Mobile devices with geo-positioning capabilities (e.g., GPS) enable users to access information that is relevant to their present location. Users are interested in querying about points of interest (POI) in their physical proximity, such as restaurants, cafes, ongoing events, etc. Entities specialized in various areas of interest (e.g., certain niche directions in arts, entertainment, travel) gather large amounts of geo-tagged data that appeal to subscribed users. Such data may be sensitive due to their contents. Furthermore, keeping such information up-to-date and relevant to the users is not an easy task, so the owners of such data sets will make the data accessible only to paying customers. Users send their current location as the query parameter, and wish to receive as result the nearest POIs, i.e., nearest-neighbors (NNs). But typical data owners do not have the technical means to support processing queries on a large scale, so they outsource data storage and querying to a cloud service provider. Many such cloud providers exist who offer powerful storage and computational infrastructures at low cost. However, cloud providers are not fully trusted, and typically behave in an honest-but-curious fashion. Specifically, they follow the protocol to answer queries correctly, but they also collect the locations of the POIs and the subscribers for other purposes. Leakage of POI locations can lead to privacy breaches as well as financial losses to the data owners, for whom the POI data set is an important source of revenue. Disclosure of user locations leads to privacy violations and may deter subscribers from using the service altogether. In this paper, we propose a family of techniques that allow processing of NN queries in an untrusted outsourced environment, while at the same time protecting both the POI and querying users’ positions. Our techniques rely on mutable order preserving encoding (mOPE), the only secure order-preserving encryption method known to-- ate. We also provide performance optimizations to decrease the computational cost inherent to processing on encrypted data, and we consider the case of incrementally updating data sets. We present an extensive performance evaluation of our techniques to illustrate their viability in practice.

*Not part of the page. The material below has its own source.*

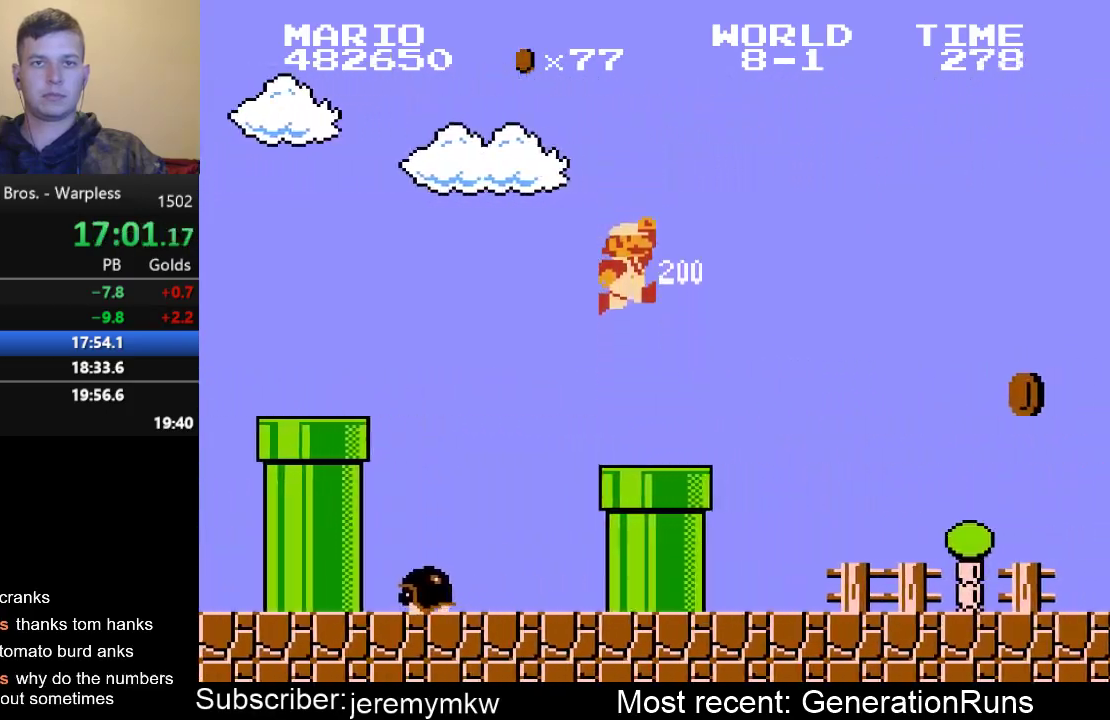
{"buttons": ["B", "DPAD_RIGHT"], "events": []}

机译:具有地理位置定位功能的移动设备(例如GPS)使用户能够访问与其当前位置相关的信息。用户有兴趣查询其附近的兴趣点(POI),例如餐馆,咖啡馆,正在进行的活动等。专门从事各个兴趣领域的实体(例如,艺术,娱乐,旅行中的某些特定领域)吸引订阅用户的带有地理标记的数据量。由于其内容,此类数据可能很敏感。此外,保持此类信息最新并与用户相关并非易事,因此此类数据集的所有者将使数据仅对付费客户可用。用户发送其当前位置作为查询参数,并希望接收结果作为最近的POI,即最近的邻居(NN)。但是,典型的数据所有者不具备支持大规模处理查询的技术手段,因此他们将数据存储和查询外包给了云服务提供商。存在许多这样的云提供商,它们以低成本提供强大的存储和计算基础架构。但是,云提供商并未得到完全信任,并且通常以诚实但好奇的方式行事。具体来说,他们遵循协议正确回答查询,但是他们也收集POI和订户的位置以用于其他目的。 POI位置泄漏可能会导致隐私泄露,并给数据所有者带来经济损失,对于这些所有者而言,POI数据集是重要的收入来源。公开用户位置会导致侵犯隐私权,并可能阻止订户完全使用该服务。在本文中,我们提出了一系列技术,这些技术允许在不受信任的外包环境中处理NN查询,同时保护POI和查询用户的位置。我们的技术依靠可变顺序保留编码(mOPE),这是已知的唯一安全的顺序保留加密方法。我们还提供性能优化以减少处理加密数据所固有的计算成本,并且考虑增量更新数据集的情况。我们对我们的技术进行了广泛的性能评估,以说明它们在实践中的可行性。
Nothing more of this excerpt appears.